En medio de la tensión global por el conflicto en Medio Oriente y la nueva oleada de aranceles por parte de Donald Trump, el ministro de Economía, Luis Caputo, viajará a fines de agosto a Estados Unidos para participar de la cumbre de ministros de finanzas del G20.
El foro internacional que convocará a las autoridades económicas de 19 países y la Unión Europea se realizará en Carolina del Norte, entre el 29 de agosto y el 1 de septiembre. Los ministros también tienen previsto hacer un nuevo encuentro en el marco de las reuniones anuales del FMI, el próximo 15 de octubre en Tailandia.
La presidencia de Estados Unidos planteó los lineamientos que se discutirán de cara a la cumbre de presidentes, que se realizará el 14 de diciembre en Miami.

**Registros mostrados**:
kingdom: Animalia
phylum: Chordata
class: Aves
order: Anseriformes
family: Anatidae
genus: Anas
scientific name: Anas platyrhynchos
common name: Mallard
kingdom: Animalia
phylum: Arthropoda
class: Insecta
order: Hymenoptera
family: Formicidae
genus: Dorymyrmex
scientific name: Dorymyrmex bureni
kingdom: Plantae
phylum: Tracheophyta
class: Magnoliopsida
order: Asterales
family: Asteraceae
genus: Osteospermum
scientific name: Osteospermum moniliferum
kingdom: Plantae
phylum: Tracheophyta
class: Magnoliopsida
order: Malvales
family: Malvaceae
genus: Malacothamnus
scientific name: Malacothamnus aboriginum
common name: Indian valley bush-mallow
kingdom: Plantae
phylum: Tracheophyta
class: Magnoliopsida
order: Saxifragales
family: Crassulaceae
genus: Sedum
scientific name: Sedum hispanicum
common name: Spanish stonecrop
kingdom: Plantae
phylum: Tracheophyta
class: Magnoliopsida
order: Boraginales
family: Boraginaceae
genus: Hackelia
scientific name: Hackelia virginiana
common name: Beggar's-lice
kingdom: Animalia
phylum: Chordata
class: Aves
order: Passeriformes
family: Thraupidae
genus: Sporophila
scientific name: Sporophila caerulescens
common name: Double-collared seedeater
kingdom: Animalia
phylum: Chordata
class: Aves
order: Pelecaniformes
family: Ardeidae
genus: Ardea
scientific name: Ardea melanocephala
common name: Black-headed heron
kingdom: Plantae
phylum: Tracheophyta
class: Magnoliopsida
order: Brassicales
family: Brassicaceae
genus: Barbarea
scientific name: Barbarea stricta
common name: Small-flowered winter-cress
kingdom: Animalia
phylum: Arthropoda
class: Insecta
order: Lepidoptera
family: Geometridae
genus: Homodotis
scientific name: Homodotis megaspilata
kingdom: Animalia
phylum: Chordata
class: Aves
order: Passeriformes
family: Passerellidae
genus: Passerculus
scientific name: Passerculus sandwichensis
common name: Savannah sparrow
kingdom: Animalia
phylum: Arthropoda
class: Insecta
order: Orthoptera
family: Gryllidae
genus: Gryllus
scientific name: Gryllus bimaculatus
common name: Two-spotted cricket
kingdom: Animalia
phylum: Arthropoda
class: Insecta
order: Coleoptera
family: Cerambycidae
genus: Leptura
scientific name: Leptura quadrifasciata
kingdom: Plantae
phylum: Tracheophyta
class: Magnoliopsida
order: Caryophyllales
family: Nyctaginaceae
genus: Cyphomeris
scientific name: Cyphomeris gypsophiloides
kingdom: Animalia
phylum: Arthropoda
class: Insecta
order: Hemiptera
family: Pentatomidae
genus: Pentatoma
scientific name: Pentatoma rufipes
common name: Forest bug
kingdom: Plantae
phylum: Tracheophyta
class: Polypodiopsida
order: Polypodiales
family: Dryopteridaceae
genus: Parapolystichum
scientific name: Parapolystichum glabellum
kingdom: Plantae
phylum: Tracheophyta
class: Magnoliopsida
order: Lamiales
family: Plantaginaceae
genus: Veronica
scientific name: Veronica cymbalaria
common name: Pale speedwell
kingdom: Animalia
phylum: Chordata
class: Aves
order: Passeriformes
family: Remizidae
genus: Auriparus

**Objetivo del ejercicio**:
Según el fragmento sobre el viaje de Caputo al G20, ¿dónde y entre qué fechas se realizará la cumbre de ministros de finanzas? Responda en una oración, por favor.

**Solución escrita**:
Se realizará en Carolina del Norte, entre el 29 de agosto y el 1 de septiembre.